> Task to carry out: Pull out each line in the listing below that contains the word "України".

Given information below:

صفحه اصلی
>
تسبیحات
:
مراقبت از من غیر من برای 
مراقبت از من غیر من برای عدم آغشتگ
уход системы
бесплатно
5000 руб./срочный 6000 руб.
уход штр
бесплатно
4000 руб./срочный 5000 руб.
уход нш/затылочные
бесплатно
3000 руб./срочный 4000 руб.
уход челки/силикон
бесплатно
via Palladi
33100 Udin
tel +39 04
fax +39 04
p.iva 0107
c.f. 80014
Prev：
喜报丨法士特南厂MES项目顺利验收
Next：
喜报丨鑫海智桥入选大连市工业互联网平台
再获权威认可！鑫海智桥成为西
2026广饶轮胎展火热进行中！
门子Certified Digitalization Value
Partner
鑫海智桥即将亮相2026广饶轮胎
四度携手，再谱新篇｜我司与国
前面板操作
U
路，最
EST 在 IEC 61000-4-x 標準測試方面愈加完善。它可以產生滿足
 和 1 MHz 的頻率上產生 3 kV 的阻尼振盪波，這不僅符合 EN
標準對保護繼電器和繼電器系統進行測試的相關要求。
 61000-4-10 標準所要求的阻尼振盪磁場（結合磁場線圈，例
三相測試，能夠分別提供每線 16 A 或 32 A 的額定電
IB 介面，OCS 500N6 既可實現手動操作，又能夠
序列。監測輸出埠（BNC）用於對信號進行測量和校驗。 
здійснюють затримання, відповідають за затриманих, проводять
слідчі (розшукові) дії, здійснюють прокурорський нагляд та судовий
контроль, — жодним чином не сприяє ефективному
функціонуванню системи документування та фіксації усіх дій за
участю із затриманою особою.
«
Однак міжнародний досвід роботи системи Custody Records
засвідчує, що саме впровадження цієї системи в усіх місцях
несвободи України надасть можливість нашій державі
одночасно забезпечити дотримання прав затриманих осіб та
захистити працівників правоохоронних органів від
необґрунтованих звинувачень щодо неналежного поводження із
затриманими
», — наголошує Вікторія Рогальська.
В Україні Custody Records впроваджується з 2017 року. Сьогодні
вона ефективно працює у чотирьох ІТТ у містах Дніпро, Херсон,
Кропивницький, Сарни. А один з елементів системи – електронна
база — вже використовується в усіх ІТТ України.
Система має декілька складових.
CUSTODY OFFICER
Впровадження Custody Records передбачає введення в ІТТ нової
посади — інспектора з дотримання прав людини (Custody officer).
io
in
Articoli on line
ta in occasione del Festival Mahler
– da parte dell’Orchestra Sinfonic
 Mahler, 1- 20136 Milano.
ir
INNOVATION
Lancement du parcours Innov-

End of Given information.

> Answer area:
несвободи України надасть можливість нашій державі
база — вже використовується в усіх ІТТ України.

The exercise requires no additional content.